» **DOCUMENT TEXT**
● ● ● ● ●

Understanding Your Social Security Retirement Age
4-minute readSeptember 21, 2020
Retiring in the United States can seem like a struggle for many folks. According to the Federal Reserve, a quarter of those who aren’t retiring yet don’t have any form of retirement savings, including 13 % who are at least 60 years old.
Considering Social Security’s full retirement age is higher, it can be a struggle for many if their financial planning isn’t on track. Equipping yourself with information on how to plan for retirement can help you to make smarter decisions for your future.
What Does ‘Full Retirement Age’ Mean?
According to the U.S. Census Bureau Data, the average retirement age in the USA is 63 for women and 65 for men. Technically, when you reach 62 years old, you’re considered the age of retirement and can start to receive Social Security benefits.
Full retirement age is also a term that the Social Security Administration uses to determine when you’ll get your “full” benefits — it’s what many people might think of as a normal retirement age. You can qualify for benefits before your Social Security full retirement age, but you’ll receive a reduced benefit if you claim them (it can go down to 70 percent).

● ● ● ● ●

» **STORED DATA**

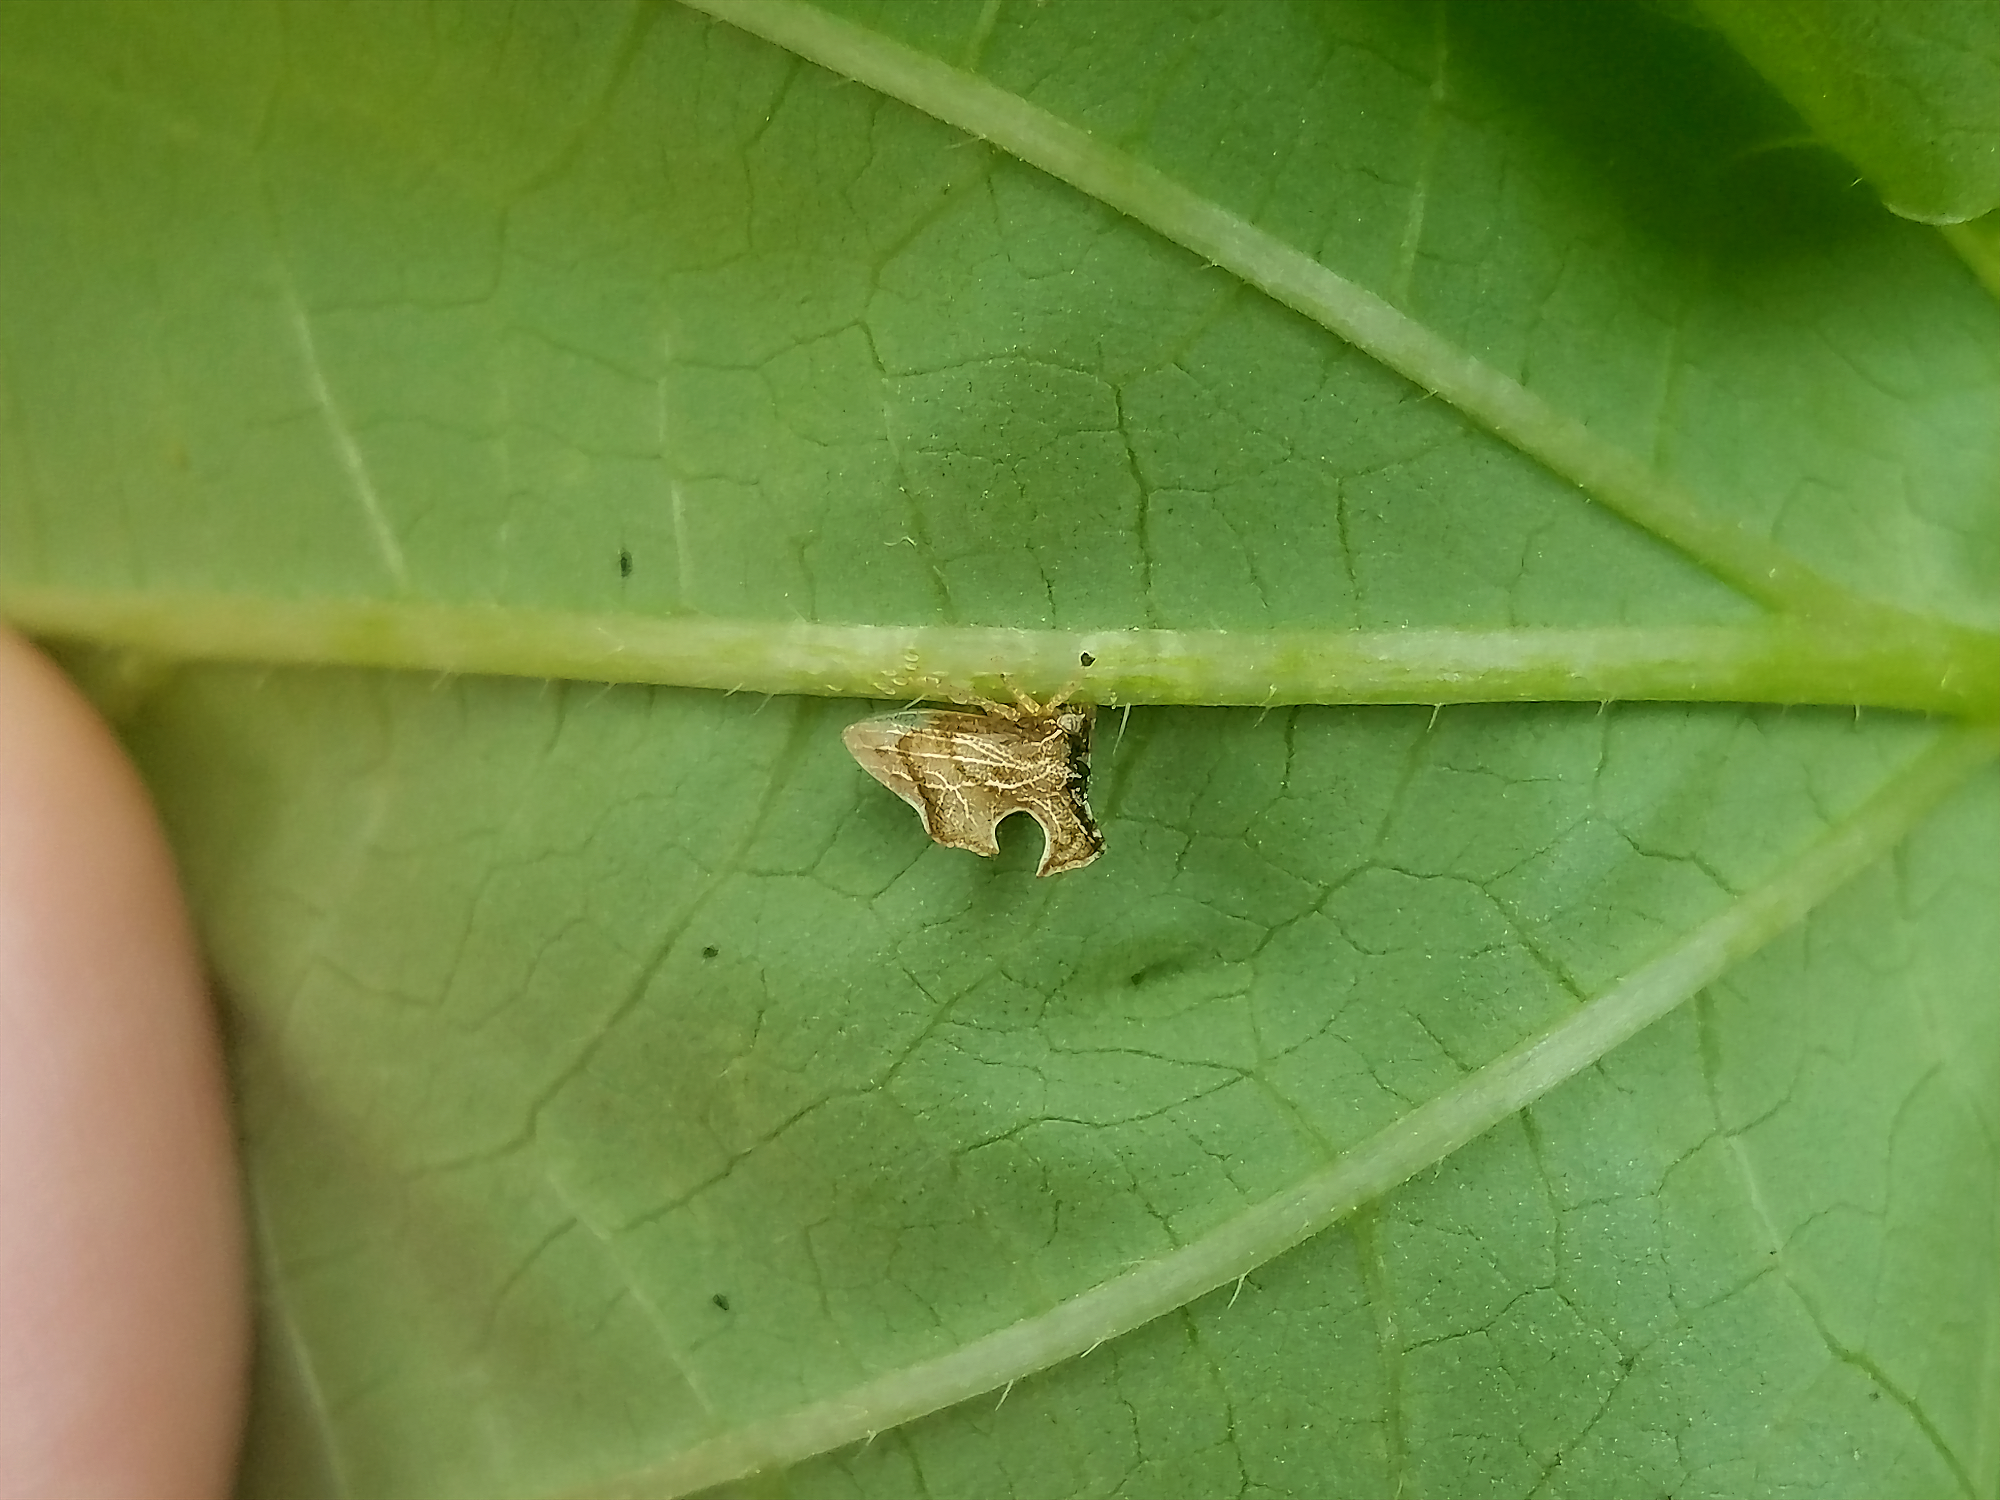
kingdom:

● ● ● ● ●

» **REQUIRED TASK 1**
From the retirement age article, give again the stretch from "Understanding Your Social" through "60 years old.".
» **REQUIRED TASK 2**
In the retirement age article, at what age does a person become eligible to start receiving Social Security benefits?

» **EXPECTED OUTPUT 1**
Understanding Your Social Security Retirement Age
4-minute readSeptember 21, 2020
Retiring in the United States can seem like a struggle for many folks. According to the Federal Reserve, a quarter of those who aren’t retiring yet don’t have any form of retirement savings, including 13 % who are at least 60 years old.

» **EXPECTED OUTPUT 2**
62 years old